Segment Start: SUPPLIED INFORMATION
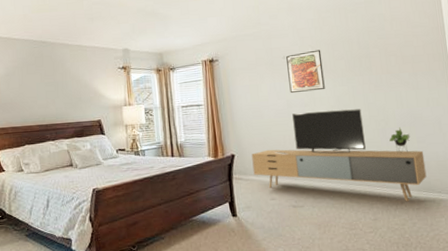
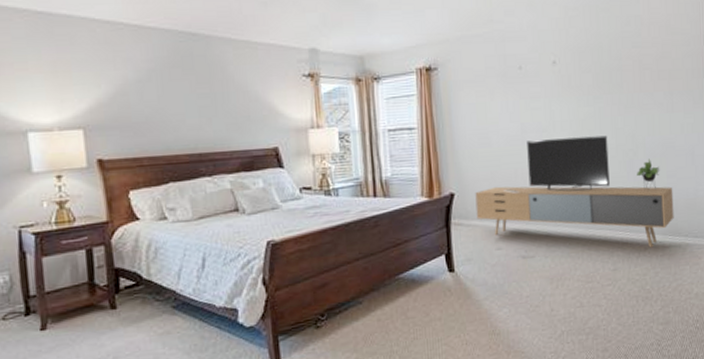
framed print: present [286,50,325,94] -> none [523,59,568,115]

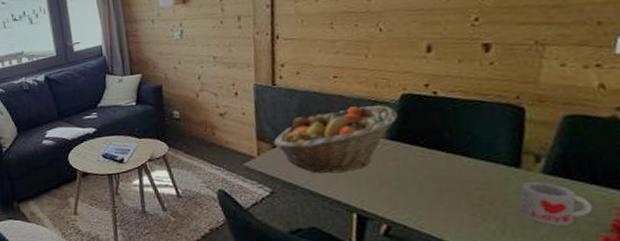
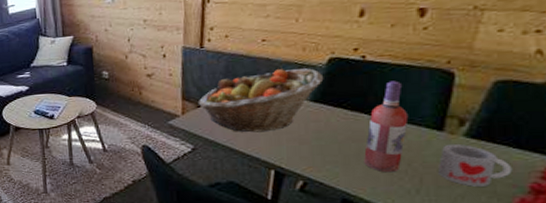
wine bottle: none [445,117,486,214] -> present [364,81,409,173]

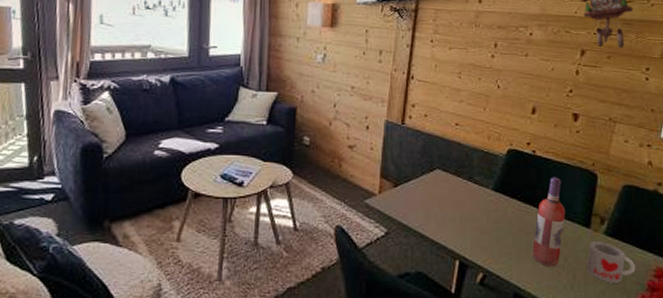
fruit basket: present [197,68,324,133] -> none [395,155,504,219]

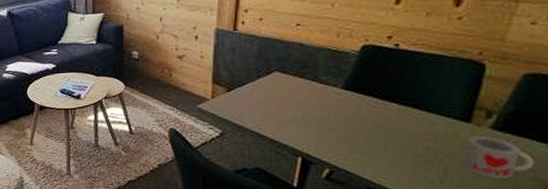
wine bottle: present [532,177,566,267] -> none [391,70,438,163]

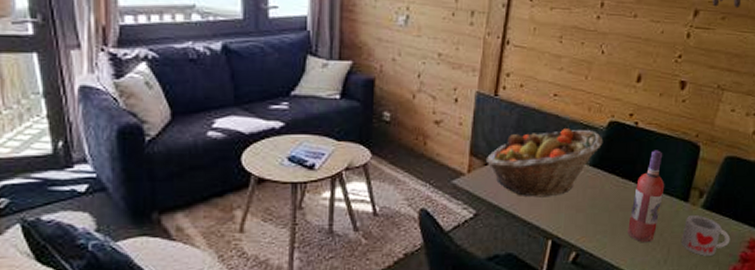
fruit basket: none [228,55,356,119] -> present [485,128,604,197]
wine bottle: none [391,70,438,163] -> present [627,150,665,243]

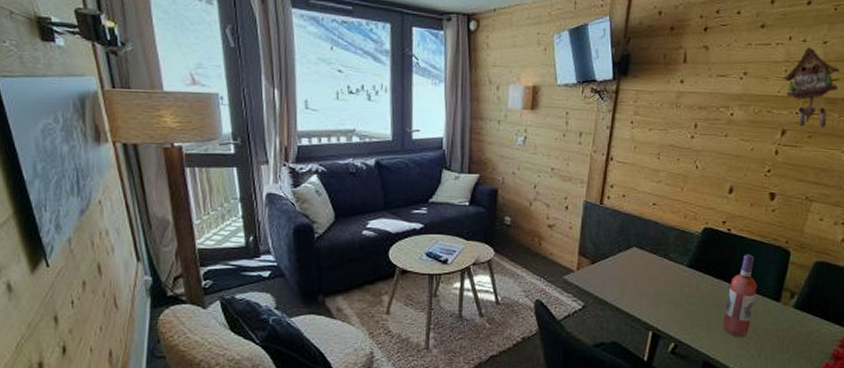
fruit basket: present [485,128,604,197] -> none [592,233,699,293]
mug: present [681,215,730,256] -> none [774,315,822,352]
Segment End: SUPPLIED INFORMATION
Segment Start: SUPPLIED INFORMATION
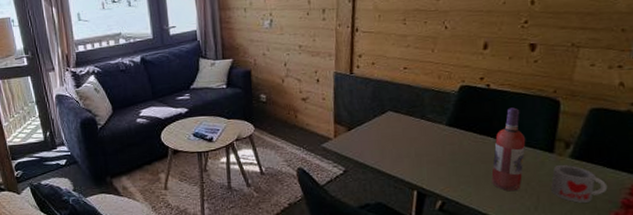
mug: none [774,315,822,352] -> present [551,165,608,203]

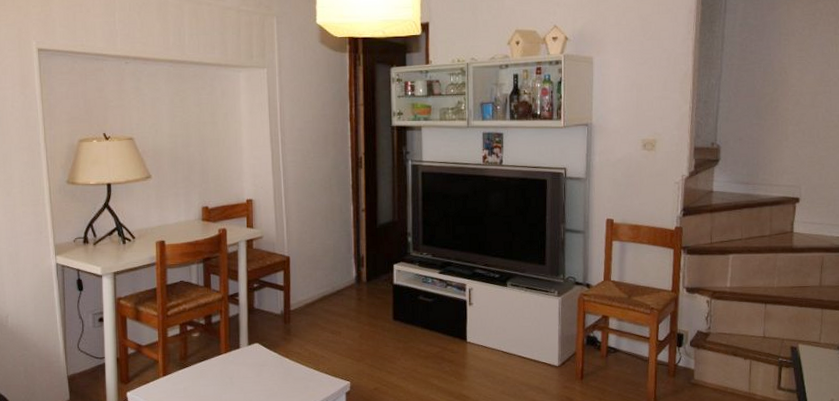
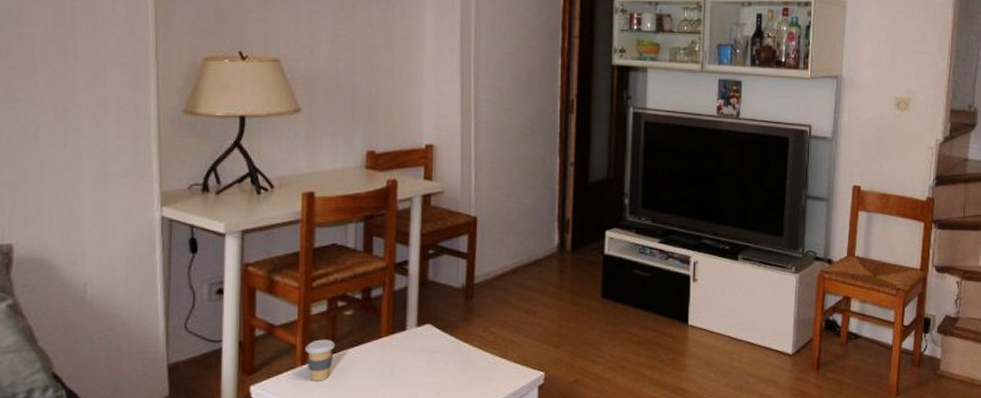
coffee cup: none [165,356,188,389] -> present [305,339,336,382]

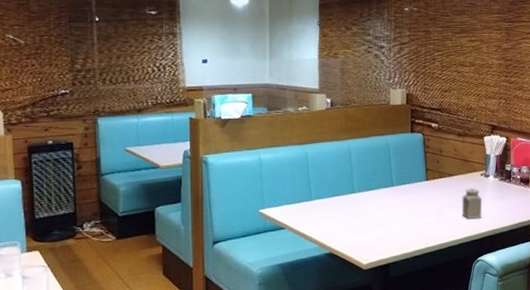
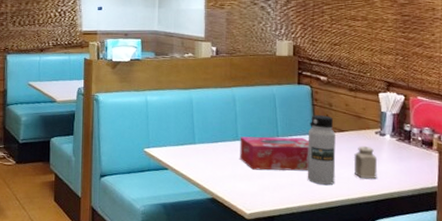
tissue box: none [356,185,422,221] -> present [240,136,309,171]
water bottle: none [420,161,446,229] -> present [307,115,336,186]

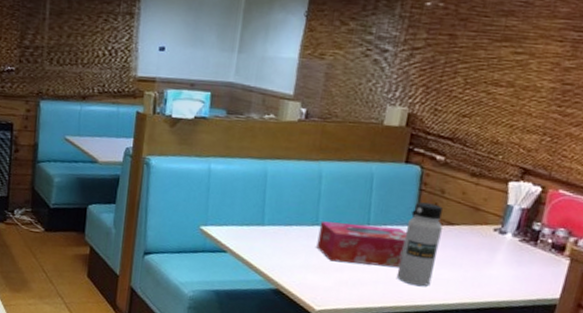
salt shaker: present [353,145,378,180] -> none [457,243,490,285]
Segment End: SUPPLIED INFORMATION
JOB - Starting with the line that has "wine bottle: none [391,70,438,163]" and going on through the line that has "mug: present [681,215,730,256]", transcribe the records above exactly, but skip the pictures.

YOUR SOLUTION -
wine bottle: none [391,70,438,163] -> present [627,150,665,243]

fruit basket: present [485,128,604,197] -> none [592,233,699,293]
mug: present [681,215,730,256] -> none [774,315,822,352]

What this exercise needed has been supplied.